Re: freebsd-5.4-stable panics

2005-10-11 Thread Rob Watt
On Mon, 10 Oct 2005, Rob Watt wrote:

 Don,

 On Fri, 7 Oct 2005, Don Lewis wrote:

  Both HEAD and RELENG_6 have been patched.  I've tested the following
  patch for RELENG_5 on a uniprocessor sparc64 box.  I'd appreciate it if
  anyone who was running into this problem on RELENG_5 with SMP hardare
  could test it before I do the MFC.

 We have a machine running with those patches applied. We need to do some
 other tests on it today, but tonight we will run our threaded applications
 that trigger the kern_proc problem in top. We should have results tomorrow
 morning.

Don,

I had misunderstood what you had asked. I tested this on a 6.0 machine. I
could not crash an amd64 SMP box running 6.0-BETA5 with this patch. I do
not have a test box running RELENG_5 to try this patch on right now. If I
can setup a test box I will let you know our results, but that may take a
day or two.

-
Rob Watt
___
freebsd-hackers@freebsd.org mailing list
http://lists.freebsd.org/mailman/listinfo/freebsd-hackers
To unsubscribe, send any mail to [EMAIL PROTECTED]


Re: freebsd-5.4-stable panics

2005-10-11 Thread Don Lewis
On 11 Oct, Rob Watt wrote:
 On Mon, 10 Oct 2005, Rob Watt wrote:
 
 Don,

 On Fri, 7 Oct 2005, Don Lewis wrote:

  Both HEAD and RELENG_6 have been patched.  I've tested the following
  patch for RELENG_5 on a uniprocessor sparc64 box.  I'd appreciate it if
  anyone who was running into this problem on RELENG_5 with SMP hardare
  could test it before I do the MFC.

 We have a machine running with those patches applied. We need to do some
 other tests on it today, but tonight we will run our threaded applications
 that trigger the kern_proc problem in top. We should have results tomorrow
 morning.
 
 Don,
 
 I had misunderstood what you had asked. I tested this on a 6.0 machine. I
 could not crash an amd64 SMP box running 6.0-BETA5 with this patch. I do
 not have a test box running RELENG_5 to try this patch on right now. If I
 can setup a test box I will let you know our results, but that may take a
 day or two.

I MFC'ed the fix to RELENG_6 last week, but the patch didn't apply
cleanly to RELENG_5.  I tweaked the patch for RELENG_5 and tested it on
a UP box.  I'd like to get some testing on SMP hardware before I commit
it to RELENG_5, just to make sure that I don't destabilize -STABLE.  I
do want to get the fix into RELENG_5, since this thread originated with
a complaint about 5.4-STABLE.

## Questions on the material
**A.** Copy the part of the thread that begins at the words "I MFC'ed the" and ends after "complaint about 5.4-STABLE.", substituting "uniprocessor box" for "UP box".
**B.** Turn the thread's paragraph starting "I MFC'ed the fix" into a short list of its main facts.
The lines after this are separate from the thread.

## Stored data
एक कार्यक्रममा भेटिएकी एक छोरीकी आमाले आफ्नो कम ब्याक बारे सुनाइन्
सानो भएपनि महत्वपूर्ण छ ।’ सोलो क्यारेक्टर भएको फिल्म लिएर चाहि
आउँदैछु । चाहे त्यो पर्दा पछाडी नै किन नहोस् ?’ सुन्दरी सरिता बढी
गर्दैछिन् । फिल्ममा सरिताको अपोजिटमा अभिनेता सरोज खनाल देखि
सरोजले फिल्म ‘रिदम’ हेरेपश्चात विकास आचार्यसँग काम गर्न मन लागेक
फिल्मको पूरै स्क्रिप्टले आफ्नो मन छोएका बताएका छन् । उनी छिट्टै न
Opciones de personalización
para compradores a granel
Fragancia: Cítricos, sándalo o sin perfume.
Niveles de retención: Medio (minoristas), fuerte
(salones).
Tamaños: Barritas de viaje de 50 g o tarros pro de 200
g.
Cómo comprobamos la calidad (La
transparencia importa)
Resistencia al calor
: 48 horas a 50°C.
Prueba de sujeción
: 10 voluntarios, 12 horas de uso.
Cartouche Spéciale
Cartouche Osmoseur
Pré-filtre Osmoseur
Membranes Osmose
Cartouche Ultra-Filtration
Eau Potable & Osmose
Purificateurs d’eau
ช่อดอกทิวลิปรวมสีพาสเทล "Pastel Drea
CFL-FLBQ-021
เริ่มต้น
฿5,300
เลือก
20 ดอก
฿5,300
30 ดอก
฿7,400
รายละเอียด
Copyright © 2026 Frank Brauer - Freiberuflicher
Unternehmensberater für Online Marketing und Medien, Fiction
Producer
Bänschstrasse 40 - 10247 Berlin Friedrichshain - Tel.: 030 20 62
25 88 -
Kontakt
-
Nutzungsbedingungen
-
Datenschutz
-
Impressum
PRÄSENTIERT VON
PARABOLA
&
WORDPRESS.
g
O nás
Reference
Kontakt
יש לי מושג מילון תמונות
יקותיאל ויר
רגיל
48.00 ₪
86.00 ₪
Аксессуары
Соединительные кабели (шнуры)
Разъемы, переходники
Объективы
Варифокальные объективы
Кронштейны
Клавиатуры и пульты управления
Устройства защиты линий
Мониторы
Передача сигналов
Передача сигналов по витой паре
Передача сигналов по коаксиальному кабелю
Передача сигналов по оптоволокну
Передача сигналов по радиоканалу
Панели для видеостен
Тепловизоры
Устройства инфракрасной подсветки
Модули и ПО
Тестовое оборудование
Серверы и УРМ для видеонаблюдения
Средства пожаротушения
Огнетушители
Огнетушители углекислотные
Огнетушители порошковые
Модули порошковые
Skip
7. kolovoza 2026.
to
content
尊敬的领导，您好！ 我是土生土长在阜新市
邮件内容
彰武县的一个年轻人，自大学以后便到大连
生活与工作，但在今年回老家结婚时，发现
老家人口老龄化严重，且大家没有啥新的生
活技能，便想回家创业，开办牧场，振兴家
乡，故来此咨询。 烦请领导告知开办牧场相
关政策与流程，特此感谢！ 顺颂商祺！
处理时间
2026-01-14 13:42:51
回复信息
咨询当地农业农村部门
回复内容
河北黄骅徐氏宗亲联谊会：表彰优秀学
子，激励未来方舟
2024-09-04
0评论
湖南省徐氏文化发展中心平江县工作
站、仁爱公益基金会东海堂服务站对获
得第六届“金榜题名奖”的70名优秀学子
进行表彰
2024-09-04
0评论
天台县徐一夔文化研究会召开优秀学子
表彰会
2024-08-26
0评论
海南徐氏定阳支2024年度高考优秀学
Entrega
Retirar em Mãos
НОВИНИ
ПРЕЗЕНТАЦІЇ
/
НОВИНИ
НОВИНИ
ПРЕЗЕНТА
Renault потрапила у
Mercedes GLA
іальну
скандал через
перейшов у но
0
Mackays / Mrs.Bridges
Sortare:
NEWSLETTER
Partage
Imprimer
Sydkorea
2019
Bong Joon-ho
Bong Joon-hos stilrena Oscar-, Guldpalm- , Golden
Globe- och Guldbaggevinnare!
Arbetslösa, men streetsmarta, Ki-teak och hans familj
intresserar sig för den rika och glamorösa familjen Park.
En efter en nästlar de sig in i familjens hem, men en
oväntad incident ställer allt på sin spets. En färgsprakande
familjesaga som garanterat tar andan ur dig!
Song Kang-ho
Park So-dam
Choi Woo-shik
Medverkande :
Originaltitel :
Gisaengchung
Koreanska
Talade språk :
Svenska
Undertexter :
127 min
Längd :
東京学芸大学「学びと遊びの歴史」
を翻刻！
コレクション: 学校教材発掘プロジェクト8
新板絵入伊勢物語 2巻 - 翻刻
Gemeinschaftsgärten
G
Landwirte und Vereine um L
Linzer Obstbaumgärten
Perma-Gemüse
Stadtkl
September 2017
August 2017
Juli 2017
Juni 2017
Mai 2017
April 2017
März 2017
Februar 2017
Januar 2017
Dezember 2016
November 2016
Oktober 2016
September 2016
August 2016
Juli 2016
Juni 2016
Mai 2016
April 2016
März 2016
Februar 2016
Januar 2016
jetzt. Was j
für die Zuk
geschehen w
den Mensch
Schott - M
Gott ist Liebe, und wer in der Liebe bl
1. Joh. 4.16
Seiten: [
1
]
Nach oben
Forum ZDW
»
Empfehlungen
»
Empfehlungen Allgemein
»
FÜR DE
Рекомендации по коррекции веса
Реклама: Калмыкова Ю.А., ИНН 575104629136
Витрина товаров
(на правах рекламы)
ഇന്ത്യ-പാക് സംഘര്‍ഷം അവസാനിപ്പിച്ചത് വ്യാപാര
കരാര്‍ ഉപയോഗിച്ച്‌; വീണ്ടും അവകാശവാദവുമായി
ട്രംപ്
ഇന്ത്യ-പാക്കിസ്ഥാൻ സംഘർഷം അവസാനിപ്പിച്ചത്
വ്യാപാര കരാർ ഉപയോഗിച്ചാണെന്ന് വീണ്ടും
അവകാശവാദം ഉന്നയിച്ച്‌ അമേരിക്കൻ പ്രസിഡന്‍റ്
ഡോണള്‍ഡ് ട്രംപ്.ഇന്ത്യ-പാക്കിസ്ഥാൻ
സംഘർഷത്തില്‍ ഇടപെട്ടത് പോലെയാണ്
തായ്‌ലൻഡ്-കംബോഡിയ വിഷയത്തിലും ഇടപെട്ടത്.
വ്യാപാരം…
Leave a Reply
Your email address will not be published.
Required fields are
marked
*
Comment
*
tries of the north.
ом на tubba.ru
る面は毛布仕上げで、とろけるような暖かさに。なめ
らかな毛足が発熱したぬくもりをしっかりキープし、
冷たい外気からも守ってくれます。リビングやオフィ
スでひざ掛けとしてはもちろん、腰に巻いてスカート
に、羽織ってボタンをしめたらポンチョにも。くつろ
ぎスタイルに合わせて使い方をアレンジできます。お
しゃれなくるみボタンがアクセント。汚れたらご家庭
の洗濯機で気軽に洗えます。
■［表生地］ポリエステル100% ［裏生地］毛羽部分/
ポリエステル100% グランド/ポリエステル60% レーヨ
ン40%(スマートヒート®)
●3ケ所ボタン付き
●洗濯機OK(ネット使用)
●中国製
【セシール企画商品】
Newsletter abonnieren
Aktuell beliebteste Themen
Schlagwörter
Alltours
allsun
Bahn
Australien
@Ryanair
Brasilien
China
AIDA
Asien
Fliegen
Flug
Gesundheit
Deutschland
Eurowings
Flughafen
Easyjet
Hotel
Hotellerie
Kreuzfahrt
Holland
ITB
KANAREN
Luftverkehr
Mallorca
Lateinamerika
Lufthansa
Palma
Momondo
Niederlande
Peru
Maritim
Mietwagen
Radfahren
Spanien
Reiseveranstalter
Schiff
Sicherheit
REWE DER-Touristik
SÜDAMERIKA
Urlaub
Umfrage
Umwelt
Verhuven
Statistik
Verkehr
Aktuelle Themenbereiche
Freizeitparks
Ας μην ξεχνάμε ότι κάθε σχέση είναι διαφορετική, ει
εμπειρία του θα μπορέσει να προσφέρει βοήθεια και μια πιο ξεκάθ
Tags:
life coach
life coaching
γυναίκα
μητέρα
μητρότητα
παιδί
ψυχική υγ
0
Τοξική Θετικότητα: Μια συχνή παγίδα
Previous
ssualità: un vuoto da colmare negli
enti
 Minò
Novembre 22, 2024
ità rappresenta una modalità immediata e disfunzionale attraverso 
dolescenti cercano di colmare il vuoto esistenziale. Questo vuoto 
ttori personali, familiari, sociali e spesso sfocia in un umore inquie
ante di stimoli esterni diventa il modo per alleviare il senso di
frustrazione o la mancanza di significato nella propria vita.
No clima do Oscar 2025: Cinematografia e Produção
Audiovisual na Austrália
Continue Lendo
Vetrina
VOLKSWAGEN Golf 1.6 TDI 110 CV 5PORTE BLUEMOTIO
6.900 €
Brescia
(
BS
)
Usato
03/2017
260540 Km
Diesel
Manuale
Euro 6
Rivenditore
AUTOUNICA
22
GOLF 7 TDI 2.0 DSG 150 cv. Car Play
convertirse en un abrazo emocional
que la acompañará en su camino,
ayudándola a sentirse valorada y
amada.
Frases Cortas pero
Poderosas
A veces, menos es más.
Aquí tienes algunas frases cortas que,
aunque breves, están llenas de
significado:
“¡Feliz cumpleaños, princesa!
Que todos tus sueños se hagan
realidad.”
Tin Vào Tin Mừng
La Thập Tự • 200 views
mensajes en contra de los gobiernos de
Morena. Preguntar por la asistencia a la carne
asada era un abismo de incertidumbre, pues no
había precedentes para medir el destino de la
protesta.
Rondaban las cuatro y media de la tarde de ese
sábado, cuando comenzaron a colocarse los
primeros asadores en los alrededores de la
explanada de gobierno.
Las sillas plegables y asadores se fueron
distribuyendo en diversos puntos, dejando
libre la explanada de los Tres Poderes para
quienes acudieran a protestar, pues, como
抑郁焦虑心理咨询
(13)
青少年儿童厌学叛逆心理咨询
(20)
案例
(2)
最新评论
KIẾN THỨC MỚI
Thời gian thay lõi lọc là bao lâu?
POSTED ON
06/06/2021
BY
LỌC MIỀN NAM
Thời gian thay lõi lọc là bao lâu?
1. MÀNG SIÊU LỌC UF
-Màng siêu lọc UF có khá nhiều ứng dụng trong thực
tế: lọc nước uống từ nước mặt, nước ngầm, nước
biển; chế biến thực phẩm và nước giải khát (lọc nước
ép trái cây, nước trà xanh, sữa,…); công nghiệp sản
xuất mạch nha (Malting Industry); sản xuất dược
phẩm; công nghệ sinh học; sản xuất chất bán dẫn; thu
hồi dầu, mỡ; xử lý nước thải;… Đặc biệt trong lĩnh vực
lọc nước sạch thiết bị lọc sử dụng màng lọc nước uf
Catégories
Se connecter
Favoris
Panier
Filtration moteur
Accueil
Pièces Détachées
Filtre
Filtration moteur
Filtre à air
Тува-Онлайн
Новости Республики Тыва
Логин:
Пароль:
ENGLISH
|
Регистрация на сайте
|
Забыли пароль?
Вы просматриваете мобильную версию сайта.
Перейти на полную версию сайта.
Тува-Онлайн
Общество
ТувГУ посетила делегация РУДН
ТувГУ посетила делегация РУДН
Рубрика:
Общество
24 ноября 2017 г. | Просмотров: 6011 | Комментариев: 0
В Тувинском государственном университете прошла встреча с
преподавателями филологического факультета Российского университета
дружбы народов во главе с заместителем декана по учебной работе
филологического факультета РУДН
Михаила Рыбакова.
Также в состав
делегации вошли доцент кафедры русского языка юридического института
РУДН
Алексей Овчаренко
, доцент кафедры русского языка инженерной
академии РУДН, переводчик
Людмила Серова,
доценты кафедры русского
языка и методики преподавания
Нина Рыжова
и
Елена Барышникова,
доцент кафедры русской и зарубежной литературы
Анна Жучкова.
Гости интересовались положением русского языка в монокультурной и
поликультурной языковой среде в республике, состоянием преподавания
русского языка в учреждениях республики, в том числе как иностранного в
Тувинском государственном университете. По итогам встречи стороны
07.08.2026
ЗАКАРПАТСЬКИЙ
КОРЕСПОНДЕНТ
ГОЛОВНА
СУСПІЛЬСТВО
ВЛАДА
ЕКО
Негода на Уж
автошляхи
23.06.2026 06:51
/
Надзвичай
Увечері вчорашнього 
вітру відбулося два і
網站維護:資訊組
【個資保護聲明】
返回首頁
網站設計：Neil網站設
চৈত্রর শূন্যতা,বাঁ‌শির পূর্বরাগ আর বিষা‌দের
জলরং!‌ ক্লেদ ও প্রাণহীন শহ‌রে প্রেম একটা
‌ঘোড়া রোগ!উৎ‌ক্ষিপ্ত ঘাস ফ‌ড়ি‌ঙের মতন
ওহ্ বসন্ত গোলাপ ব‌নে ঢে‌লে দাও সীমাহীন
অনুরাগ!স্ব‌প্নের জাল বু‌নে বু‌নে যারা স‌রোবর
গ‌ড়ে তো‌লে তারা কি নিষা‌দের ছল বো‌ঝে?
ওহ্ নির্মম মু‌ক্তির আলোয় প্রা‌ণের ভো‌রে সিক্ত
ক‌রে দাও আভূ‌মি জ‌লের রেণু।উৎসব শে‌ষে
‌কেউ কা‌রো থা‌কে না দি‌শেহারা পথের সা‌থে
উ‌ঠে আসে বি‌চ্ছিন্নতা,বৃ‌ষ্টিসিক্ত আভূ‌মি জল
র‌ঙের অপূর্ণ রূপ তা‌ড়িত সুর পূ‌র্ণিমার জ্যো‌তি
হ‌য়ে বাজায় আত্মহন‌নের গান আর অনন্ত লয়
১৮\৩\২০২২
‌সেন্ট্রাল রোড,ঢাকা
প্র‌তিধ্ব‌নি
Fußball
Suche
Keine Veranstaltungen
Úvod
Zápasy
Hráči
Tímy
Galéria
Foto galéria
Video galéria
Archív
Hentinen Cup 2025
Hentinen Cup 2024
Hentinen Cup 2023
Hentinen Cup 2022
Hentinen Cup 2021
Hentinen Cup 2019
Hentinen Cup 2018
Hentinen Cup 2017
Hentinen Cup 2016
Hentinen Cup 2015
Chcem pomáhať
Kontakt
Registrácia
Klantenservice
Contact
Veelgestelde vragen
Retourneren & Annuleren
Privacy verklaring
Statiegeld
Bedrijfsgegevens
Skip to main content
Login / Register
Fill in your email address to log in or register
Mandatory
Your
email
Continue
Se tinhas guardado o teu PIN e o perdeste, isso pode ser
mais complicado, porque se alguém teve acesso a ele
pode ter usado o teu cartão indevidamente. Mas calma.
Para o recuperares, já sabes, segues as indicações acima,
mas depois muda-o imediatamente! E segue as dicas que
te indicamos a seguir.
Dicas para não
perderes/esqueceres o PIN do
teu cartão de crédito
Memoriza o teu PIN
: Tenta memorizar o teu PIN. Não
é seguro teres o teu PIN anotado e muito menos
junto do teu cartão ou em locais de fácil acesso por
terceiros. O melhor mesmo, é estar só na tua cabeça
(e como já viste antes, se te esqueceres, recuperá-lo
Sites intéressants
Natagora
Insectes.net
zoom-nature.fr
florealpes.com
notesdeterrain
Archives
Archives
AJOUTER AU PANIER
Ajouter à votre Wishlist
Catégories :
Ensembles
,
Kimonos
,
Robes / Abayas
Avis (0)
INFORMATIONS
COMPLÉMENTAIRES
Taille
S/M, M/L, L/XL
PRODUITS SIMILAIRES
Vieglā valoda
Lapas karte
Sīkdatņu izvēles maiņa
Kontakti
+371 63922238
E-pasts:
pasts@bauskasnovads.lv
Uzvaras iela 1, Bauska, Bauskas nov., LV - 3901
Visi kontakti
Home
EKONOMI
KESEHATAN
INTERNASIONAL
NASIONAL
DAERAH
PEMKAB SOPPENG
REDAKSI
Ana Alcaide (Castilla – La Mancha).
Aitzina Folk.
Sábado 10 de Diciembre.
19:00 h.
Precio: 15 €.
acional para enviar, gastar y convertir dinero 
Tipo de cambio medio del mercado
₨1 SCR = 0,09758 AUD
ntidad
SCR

## Written responses
**A.**
I MFC'ed the fix to RELENG_6 last week, but the patch didn't apply
cleanly to RELENG_5.  I tweaked the patch for RELENG_5 and tested it on
a uniprocessor box.  I'd like to get some testing on SMP hardware before I commit
it to RELENG_5, just to make sure that I don't destabilize -STABLE.  I
do want to get the fix into RELENG_5, since this thread originated with
a complaint about 5.4-STABLE.

**B.**
- The fix was MFC'ed to RELENG_6 last week, but the patch didn't apply cleanly to RELENG_5.
- The patch was tweaked for RELENG_5 and tested on a UP box.
- Testing on SMP hardware is wanted before committing it to RELENG_5, to avoid destabilizing -STABLE.
- The fix should go into RELENG_5 because the thread started with a complaint about 5.4-STABLE.